Sanitation workers clear a large pile of trash in Preah Sihanouk province, where residents have accused a new waste management company of shirking its duties.
Sanitation workers clear a large pile of trash in Preah Sihanouk province, where residents have accused a new waste management company of shirking its duties. Photo supplied

New Sihanoukville trash collector admits flaws

The owner of a garbage collection company that recently took over trash pick-up in Sihanoukville admitted shortcomings in collection efforts yesterday, while pledging to improve services, following a petition by residents calling for the company’s contract to be rescinded.

Signed and thumbprinted by 167 residents, the document calls on Prime Minister Hun Sen to replace Kampong Som Waste Management Co Ltd (KSWM), which replaced Cintri in mid-September as the growing coastal city’s garbage company.

It received a 10-year contract. The petitioners say that the service provided by KSWM is more expensive than under Cintri and has resulted in an increase in uncollected trash.

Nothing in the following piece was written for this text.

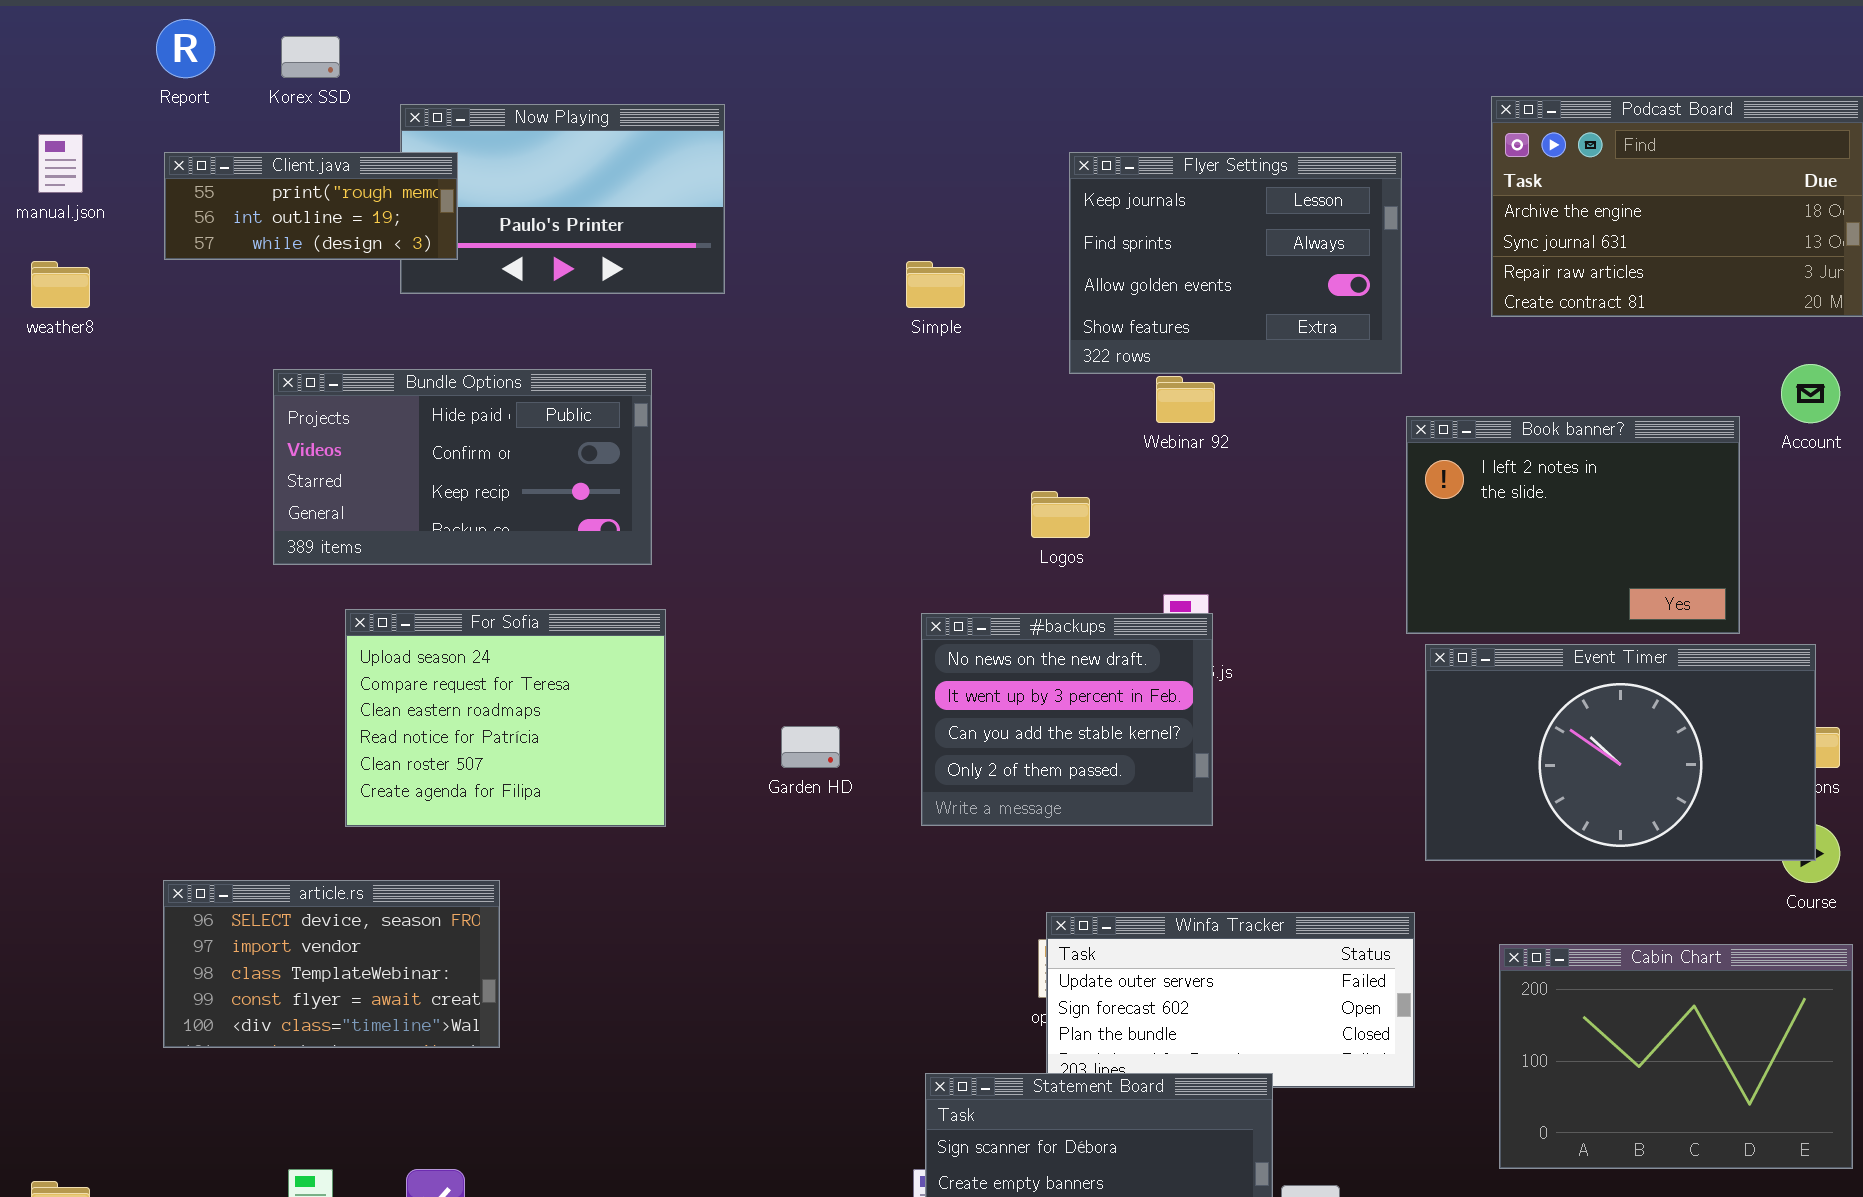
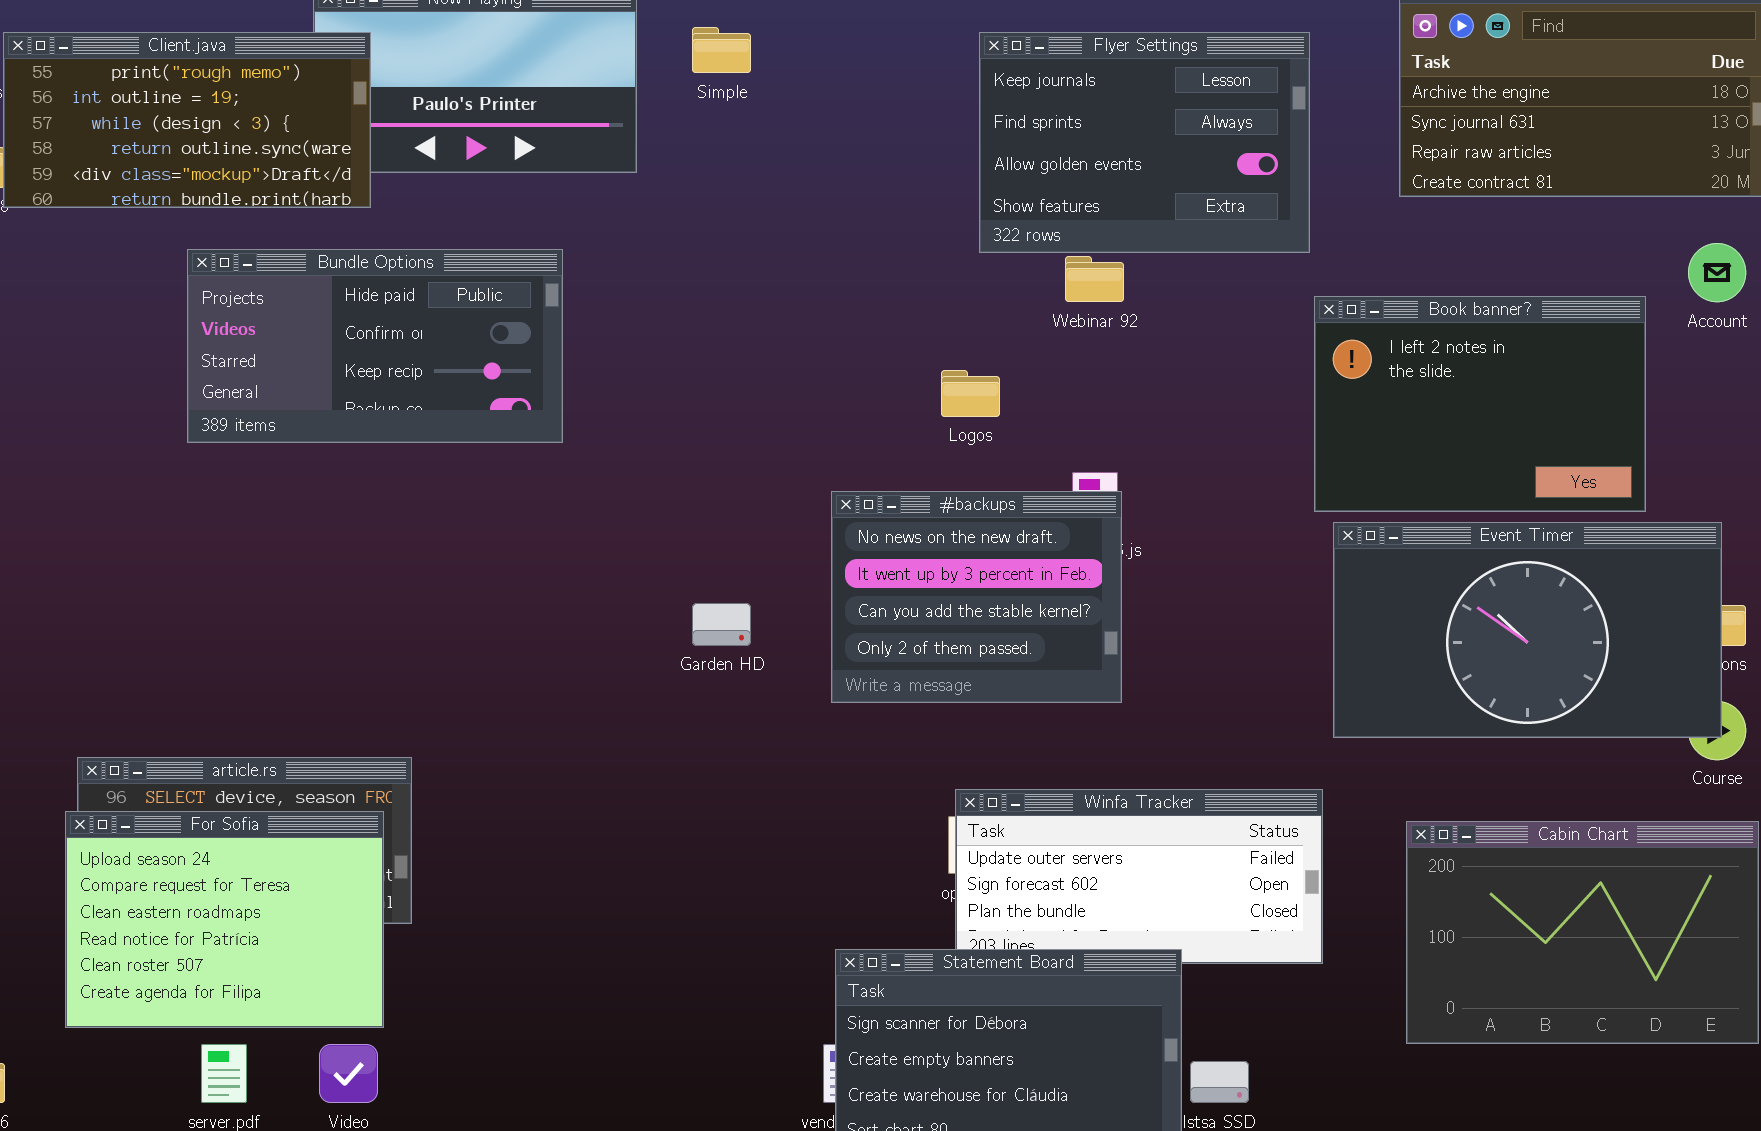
Client.java: [164,152,458,260] -> [3,32,371,208], resized
Simple: [906,261,965,308] -> [692,27,751,73], moved
For Sofia: [345,609,666,827] -> [65,811,384,1028], moved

Among the signatories, night market vendor Yu Veasna told The Post that public criticism for the company has been widespread as trash has piled up for several months due to irregular collection.

“At first, this company did not have a clear collection schedule,” she said, adding that “the people throw their waste on the road, around their houses, and there was no action from the authorities or the company”.

However, she noted that in the past few weeks, collection has substantially improved.

KSWM owner Nuon Vissoth said yesterday that a lack of workers, know-how, and early logistical woes were to blame for to the company’s admittedly sub-par performance.

“At the beginning stages, there are always gaps, but I am trying to correct and improve the capacity including the technique, instruments and accelerating the speed [of collection] in downtown,” he said.

The company had seven garbage trucks when it began collection, he said, but since last month the fleet has stood at 16 – which Vissoth said would be sufficient to meet demand. Additionally, he noted the acquisition of more dumpsters and the hiring of 100 total workers.

“I received the criticism, but [the job] needs a good cooperation” between authorities, the company and the public, he said, noting that residents also needed to properly dispose of waste to ease collection.

The dry season has also temporarily eased passage on the 2-kilometre stretch of dirt road that connects National Road 4 to the dumpsite, which is about 30 kilometres out of town.

“The road from National Road 4 to the dumpsite is in very bad condition,” he said, adding that during the rainy season garbage trucks have to be towed up to the dumpsite by a larger truck.

Vissoth said that the city governor informed him that the road should be paved in April, thanks to financing provided by the Asian Development Bank.

“If the budget is late then we should find another way, and we will cooperate with the governor to make sure that come rainy season, the road condition is better,” he promised.

Reached yesterday, Sihanoukville Governor Y Sokleng, as well as several provincial-level officials, acknowledged the criticisms against KSWM, but said the public should hold off on blaming the company so quickly.

“At first, there are always criticisms, but now [the company] does well and in our town, there is no waste anymore since [the company] understands about the work,” he said.